Estudantes como Ruthie Gilmore, cineastas como Ava Duvernay e pessoas anteriormente encarceradas como Glenn Martin fizeram todo um trabalho para expor as muitas injustiças da indústria do nosso sistema prisional, como o livro pioneiro de Gilmore, The Golden Gulag, o documentário 13 de Duvernay e a campanha de Martin para fechar Rikers (uma prisão estadual), focados nas práticas e políticas socio-económicas, constitucionais e raciais que fazem dos EUA o país mais encarcerado do mundo.

Mas quando ajudei a produzir os doc-séries deste ano, Time: The Kalief Browder Story, fiquei obcecado com a injustiça da lucrativa “indústria de fiança”. A família de Kalief era muito pobre para pagar quando ele foi acusado de roubar uma mochila. Ele foi condenado a uma espécie de purgatório antes de ser julgado. Os três anos que ele passou em confinamento solitário, em Rikers, criaram-lhe danos irreversíveis que o levaram à morte aos 22 anos. Sandra Bland também foi forçada a pagar uma fiança após a sua pequena infração de trânsito em Prairie View, no Texas, levando a uma falsa acusação de assaltar um trabalhador do Estado (o oficial que a prendeu foi posteriormente acusado de perjúrio em relação à prisão). Ela foi colocada numa prisão local num estado “pré-encarcerado”. Mais uma vez, Sandra também nunca foi condenada por um crime. Num qualquer dia, mais de 400 mil pessoas, condenadas por nenhum crime, são presas porque não podem se dar ao luxo de comprar a sua liberdade.

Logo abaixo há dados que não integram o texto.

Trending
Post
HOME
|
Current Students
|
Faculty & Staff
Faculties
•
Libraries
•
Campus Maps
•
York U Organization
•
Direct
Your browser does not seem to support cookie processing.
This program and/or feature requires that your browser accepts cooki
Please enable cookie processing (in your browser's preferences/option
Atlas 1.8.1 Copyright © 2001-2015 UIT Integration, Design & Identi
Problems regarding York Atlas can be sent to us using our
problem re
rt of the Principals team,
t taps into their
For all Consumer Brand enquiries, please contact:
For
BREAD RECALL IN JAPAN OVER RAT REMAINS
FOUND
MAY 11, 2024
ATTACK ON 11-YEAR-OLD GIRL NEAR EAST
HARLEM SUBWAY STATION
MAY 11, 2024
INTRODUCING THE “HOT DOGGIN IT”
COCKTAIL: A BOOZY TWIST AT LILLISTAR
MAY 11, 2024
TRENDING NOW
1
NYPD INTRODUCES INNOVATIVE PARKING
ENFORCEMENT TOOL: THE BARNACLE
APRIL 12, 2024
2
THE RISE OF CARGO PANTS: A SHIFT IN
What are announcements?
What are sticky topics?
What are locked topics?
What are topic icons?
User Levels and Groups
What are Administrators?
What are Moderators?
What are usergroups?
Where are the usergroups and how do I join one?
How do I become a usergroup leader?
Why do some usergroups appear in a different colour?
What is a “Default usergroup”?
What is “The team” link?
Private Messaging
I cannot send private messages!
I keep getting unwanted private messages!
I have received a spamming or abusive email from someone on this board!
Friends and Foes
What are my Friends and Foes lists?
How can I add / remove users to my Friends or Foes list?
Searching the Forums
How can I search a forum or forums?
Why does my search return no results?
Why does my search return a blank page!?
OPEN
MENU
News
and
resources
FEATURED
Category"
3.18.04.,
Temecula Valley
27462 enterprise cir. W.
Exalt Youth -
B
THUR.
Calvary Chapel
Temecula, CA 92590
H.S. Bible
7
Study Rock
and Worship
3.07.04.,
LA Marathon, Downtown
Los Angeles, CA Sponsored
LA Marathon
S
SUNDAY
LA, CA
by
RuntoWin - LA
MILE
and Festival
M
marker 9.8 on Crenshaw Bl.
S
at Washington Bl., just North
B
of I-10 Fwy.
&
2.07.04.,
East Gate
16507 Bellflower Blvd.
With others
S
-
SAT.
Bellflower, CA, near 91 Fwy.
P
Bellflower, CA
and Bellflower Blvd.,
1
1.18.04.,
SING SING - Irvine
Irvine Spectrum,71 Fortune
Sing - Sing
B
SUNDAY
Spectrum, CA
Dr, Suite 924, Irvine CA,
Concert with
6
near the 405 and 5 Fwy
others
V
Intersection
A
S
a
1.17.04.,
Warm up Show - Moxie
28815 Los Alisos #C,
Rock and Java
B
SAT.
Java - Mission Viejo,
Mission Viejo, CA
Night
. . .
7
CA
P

Quando negros são super-perseguidos pela polícia, presos e acusados de crimes a taxas mais elevadas do que outras [raças], e então obrigadas a pagar a sua liberdade antes de serem julgadas, as grandes companhias de fiança prosperam. Este enigma de pré-encarceramento é devastador para as famílias. Uma em cada nove crianças negras tem um pai encarcerado. As famílias são obrigadas a assumir mais dívidas, muitas vezes em planos de empréstimos predatórios criados por seguradoras de fiança ou os seus entes queridos permanecem nas prisões, às vezes por meses -, uma consequência de atrasos em todo o país. Todos os anos, nove bilhões de dólares são desperdiçados em encarcerar pessoas que não foram condenadas por um crime, e as companhias de seguros, que assumiram o nosso sistema de fiança, vão ao banco.

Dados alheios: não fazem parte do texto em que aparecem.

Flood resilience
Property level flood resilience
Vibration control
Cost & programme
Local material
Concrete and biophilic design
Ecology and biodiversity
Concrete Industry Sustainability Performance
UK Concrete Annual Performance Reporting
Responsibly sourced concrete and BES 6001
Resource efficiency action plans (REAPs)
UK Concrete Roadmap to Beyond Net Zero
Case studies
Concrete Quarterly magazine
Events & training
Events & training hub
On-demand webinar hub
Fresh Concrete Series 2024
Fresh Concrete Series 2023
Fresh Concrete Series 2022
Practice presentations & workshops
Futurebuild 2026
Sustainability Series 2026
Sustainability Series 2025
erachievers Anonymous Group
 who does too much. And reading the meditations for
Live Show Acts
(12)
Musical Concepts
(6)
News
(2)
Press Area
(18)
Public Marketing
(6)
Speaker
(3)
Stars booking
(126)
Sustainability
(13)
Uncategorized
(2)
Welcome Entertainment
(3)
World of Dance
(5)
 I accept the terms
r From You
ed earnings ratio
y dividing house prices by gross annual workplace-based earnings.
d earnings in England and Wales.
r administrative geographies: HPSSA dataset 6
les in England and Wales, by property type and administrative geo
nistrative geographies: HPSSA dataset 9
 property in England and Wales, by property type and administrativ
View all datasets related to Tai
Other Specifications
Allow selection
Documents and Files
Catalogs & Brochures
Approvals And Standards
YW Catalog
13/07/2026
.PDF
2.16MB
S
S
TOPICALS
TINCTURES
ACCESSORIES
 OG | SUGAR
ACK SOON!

No mês passado, para o Dia das Mães, organizações como Southerners on New Ground e Color of Change fizeram uma importante campanha de angariação de fundos para resgatar 100 mães para o Dia das Mães. A exposição Color of Change oferece uma estratégia mais profunda por trás dessa acção inteligente e inspiradora. Este Dia do Pai [que nos EUA e Reino unido se celebra este domingo, 18], vou apoiar essas mesmas organizações para resgatar os pais que não podem pagar o devido processo que a nossa democracia promete. Como pai com uma família em crescimento, é o mínimo que posso fazer, mas a filantropia não é uma solução longa, temos de nos livrar completamente dessas práticas desumanas. Não podemos consertar o nosso sistema de justiça criminal quebrado enquanto não assumirmos que temos uma indústria de fiança exploradora.”